Information shown
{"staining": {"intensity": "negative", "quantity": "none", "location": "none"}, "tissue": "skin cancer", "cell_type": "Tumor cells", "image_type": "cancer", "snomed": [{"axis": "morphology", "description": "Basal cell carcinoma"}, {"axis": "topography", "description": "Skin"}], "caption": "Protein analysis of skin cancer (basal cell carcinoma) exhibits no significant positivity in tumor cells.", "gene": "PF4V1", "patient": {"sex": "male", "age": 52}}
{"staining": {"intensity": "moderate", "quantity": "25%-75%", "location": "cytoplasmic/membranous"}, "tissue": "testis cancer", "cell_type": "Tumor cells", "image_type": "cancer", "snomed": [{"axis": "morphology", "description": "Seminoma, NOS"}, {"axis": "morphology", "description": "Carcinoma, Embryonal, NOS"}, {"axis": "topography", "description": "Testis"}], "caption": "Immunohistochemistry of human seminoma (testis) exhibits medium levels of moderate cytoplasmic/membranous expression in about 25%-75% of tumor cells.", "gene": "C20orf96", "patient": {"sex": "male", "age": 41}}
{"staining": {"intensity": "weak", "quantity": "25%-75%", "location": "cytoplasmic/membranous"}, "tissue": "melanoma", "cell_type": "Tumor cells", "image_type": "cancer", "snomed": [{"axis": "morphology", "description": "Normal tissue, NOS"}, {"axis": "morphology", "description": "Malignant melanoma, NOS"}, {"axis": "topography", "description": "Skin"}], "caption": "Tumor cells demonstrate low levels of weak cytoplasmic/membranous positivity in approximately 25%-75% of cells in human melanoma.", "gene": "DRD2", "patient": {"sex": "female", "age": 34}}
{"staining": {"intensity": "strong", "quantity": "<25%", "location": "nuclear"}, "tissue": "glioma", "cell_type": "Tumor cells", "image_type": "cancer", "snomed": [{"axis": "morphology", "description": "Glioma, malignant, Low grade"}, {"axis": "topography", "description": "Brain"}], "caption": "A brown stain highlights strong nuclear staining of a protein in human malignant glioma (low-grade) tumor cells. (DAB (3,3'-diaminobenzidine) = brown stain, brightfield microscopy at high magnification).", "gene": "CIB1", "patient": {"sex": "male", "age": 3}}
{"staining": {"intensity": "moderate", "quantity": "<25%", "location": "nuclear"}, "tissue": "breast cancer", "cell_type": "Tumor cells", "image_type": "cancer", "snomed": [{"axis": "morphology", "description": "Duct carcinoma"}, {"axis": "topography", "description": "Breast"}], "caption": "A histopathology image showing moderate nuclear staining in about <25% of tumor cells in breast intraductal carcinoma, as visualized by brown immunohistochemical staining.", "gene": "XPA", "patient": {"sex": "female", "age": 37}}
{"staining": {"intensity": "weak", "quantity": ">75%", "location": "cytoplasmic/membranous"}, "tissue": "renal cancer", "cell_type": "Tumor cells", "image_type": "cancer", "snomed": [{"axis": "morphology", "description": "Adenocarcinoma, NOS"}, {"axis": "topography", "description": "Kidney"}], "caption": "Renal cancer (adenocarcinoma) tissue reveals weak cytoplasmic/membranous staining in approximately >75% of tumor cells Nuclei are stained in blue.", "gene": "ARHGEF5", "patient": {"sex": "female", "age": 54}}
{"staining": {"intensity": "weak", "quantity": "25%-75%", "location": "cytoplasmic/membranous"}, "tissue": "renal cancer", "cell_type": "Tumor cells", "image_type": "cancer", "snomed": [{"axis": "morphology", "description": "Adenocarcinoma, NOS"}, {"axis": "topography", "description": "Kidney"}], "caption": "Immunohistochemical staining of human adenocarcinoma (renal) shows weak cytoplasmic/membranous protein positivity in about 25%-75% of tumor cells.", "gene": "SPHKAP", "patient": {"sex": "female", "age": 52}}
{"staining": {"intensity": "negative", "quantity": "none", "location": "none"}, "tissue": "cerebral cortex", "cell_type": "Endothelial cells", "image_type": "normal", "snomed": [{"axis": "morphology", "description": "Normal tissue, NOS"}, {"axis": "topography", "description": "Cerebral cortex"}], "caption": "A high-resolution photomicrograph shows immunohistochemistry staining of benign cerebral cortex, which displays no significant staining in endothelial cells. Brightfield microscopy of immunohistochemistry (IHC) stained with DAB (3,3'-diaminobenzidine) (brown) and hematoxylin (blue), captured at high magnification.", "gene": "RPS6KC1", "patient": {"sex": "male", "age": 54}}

Task statement
Filter the entries above and copy only the lines that hold "renal".

Exercise answer
{"staining": {"intensity": "weak", "quantity": ">75%", "location": "cytoplasmic/membranous"}, "tissue": "renal cancer", "cell_type": "Tumor cells", "image_type": "cancer", "snomed": [{"axis": "morphology", "description": "Adenocarcinoma, NOS"}, {"axis": "topography", "description": "Kidney"}], "caption": "Renal cancer (adenocarcinoma) tissue reveals weak cytoplasmic/membranous staining in approximately >75% of tumor cells Nuclei are stained in blue.", "gene": "ARHGEF5", "patient": {"sex": "female", "age": 54}}
{"staining": {"intensity": "weak", "quantity": "25%-75%", "location": "cytoplasmic/membranous"}, "tissue": "renal cancer", "cell_type": "Tumor cells", "image_type": "cancer", "snomed": [{"axis": "morphology", "description": "Adenocarcinoma, NOS"}, {"axis": "topography", "description": "Kidney"}], "caption": "Immunohistochemical staining of human adenocarcinoma (renal) shows weak cytoplasmic/membranous protein positivity in about 25%-75% of tumor cells.", "gene": "SPHKAP", "patient": {"sex": "female", "age": 52}}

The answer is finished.